[Work instruction] Nothing but the pictures should go missing; return all the entries below exactly.

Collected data
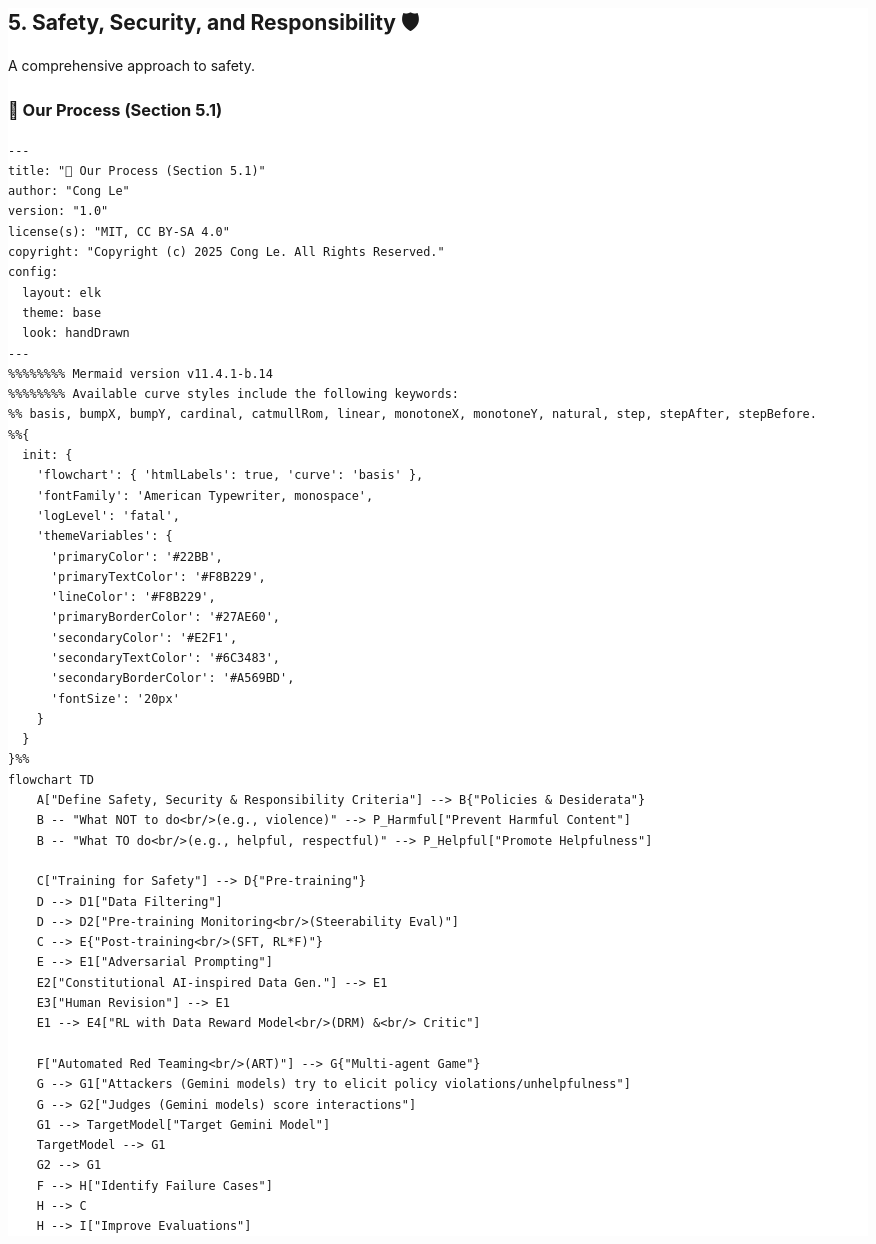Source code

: ## 5. Safety, Security, and Responsibility 🛡️

A comprehensive approach to safety.

### 🔄 Our Process (Section 5.1)

```mermaid
---
title: "🔄 Our Process (Section 5.1)"
author: "Cong Le"
version: "1.0"
license(s): "MIT, CC BY-SA 4.0"
copyright: "Copyright (c) 2025 Cong Le. All Rights Reserved."
config:
  layout: elk
  theme: base
  look: handDrawn
---
%%%%%%%% Mermaid version v11.4.1-b.14
%%%%%%%% Available curve styles include the following keywords:
%% basis, bumpX, bumpY, cardinal, catmullRom, linear, monotoneX, monotoneY, natural, step, stepAfter, stepBefore.
%%{
  init: {
    'flowchart': { 'htmlLabels': true, 'curve': 'basis' },
    'fontFamily': 'American Typewriter, monospace',
    'logLevel': 'fatal',
    'themeVariables': {
      'primaryColor': '#22BB',
      'primaryTextColor': '#F8B229',
      'lineColor': '#F8B229',
      'primaryBorderColor': '#27AE60',
      'secondaryColor': '#E2F1',
      'secondaryTextColor': '#6C3483',
      'secondaryBorderColor': '#A569BD',
      'fontSize': '20px'
    }
  }
}%%
flowchart TD
    A["Define Safety, Security & Responsibility Criteria"] --> B{"Policies & Desiderata"}
    B -- "What NOT to do<br/>(e.g., violence)" --> P_Harmful["Prevent Harmful Content"]
    B -- "What TO do<br/>(e.g., helpful, respectful)" --> P_Helpful["Promote Helpfulness"]

    C["Training for Safety"] --> D{"Pre-training"}
    D --> D1["Data Filtering"]
    D --> D2["Pre-training Monitoring<br/>(Steerability Eval)"]
    C --> E{"Post-training<br/>(SFT, RL*F)"}
    E --> E1["Adversarial Prompting"]
    E2["Constitutional AI-inspired Data Gen."] --> E1
    E3["Human Revision"] --> E1
    E1 --> E4["RL with Data Reward Model<br/>(DRM) &<br/> Critic"]

    F["Automated Red Teaming<br/>(ART)"] --> G{"Multi-agent Game"}
    G --> G1["Attackers (Gemini models) try to elicit policy violations/unhelpfulness"]
    G --> G2["Judges (Gemini models) score interactions"]
    G1 --> TargetModel["Target Gemini Model"]
    TargetModel --> G1
    G2 --> G1
    F --> H["Identify Failure Cases"]
    H --> C
    H --> I["Improve Evaluations"]

```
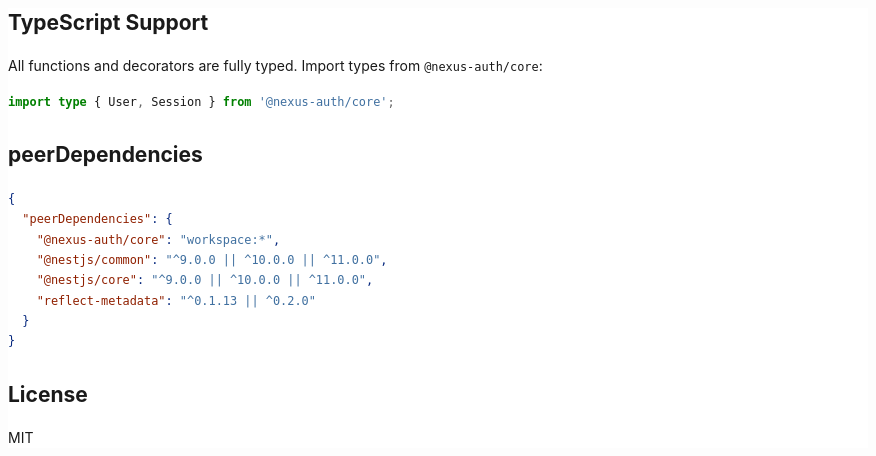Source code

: ## TypeScript Support

All functions and decorators are fully typed. Import types from `@nexus-auth/core`:

```typescript
import type { User, Session } from '@nexus-auth/core';
```

## peerDependencies

```json
{
  "peerDependencies": {
    "@nexus-auth/core": "workspace:*",
    "@nestjs/common": "^9.0.0 || ^10.0.0 || ^11.0.0",
    "@nestjs/core": "^9.0.0 || ^10.0.0 || ^11.0.0",
    "reflect-metadata": "^0.1.13 || ^0.2.0"
  }
}
```

## License

MIT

[Answer section]
Source code

: ## 5. Safety, Security, and Responsibility 🛡️

A comprehensive approach to safety.

### 🔄 Our Process (Section 5.1)

```mermaid
---
title: "🔄 Our Process (Section 5.1)"
author: "Cong Le"
version: "1.0"
license(s): "MIT, CC BY-SA 4.0"
copyright: "Copyright (c) 2025 Cong Le. All Rights Reserved."
config:
  layout: elk
  theme: base
  look: handDrawn
---
%%%%%%%% Mermaid version v11.4.1-b.14
%%%%%%%% Available curve styles include the following keywords:
%% basis, bumpX, bumpY, cardinal, catmullRom, linear, monotoneX, monotoneY, natural, step, stepAfter, stepBefore.
%%{
  init: {
    'flowchart': { 'htmlLabels': true, 'curve': 'basis' },
    'fontFamily': 'American Typewriter, monospace',
    'logLevel': 'fatal',
    'themeVariables': {
      'primaryColor': '#22BB',
      'primaryTextColor': '#F8B229',
      'lineColor': '#F8B229',
      'primaryBorderColor': '#27AE60',
      'secondaryColor': '#E2F1',
      'secondaryTextColor': '#6C3483',
      'secondaryBorderColor': '#A569BD',
      'fontSize': '20px'
    }
  }
}%%
flowchart TD
    A["Define Safety, Security & Responsibility Criteria"] --> B{"Policies & Desiderata"}
    B -- "What NOT to do<br/>(e.g., violence)" --> P_Harmful["Prevent Harmful Content"]
    B -- "What TO do<br/>(e.g., helpful, respectful)" --> P_Helpful["Promote Helpfulness"]

    C["Training for Safety"] --> D{"Pre-training"}
    D --> D1["Data Filtering"]
    D --> D2["Pre-training Monitoring<br/>(Steerability Eval)"]
    C --> E{"Post-training<br/>(SFT, RL*F)"}
    E --> E1["Adversarial Prompting"]
    E2["Constitutional AI-inspired Data Gen."] --> E1
    E3["Human Revision"] --> E1
    E1 --> E4["RL with Data Reward Model<br/>(DRM) &<br/> Critic"]

    F["Automated Red Teaming<br/>(ART)"] --> G{"Multi-agent Game"}
    G --> G1["Attackers (Gemini models) try to elicit policy violations/unhelpfulness"]
    G --> G2["Judges (Gemini models) score interactions"]
    G1 --> TargetModel["Target Gemini Model"]
    TargetModel --> G1
    G2 --> G1
    F --> H["Identify Failure Cases"]
    H --> C
    H --> I["Improve Evaluations"]

```
Source code

: ## TypeScript Support

All functions and decorators are fully typed. Import types from `@nexus-auth/core`:

```typescript
import type { User, Session } from '@nexus-auth/core';
```

## peerDependencies

```json
{
  "peerDependencies": {
    "@nexus-auth/core": "workspace:*",
    "@nestjs/common": "^9.0.0 || ^10.0.0 || ^11.0.0",
    "@nestjs/core": "^9.0.0 || ^10.0.0 || ^11.0.0",
    "reflect-metadata": "^0.1.13 || ^0.2.0"
  }
}
```

## License

MIT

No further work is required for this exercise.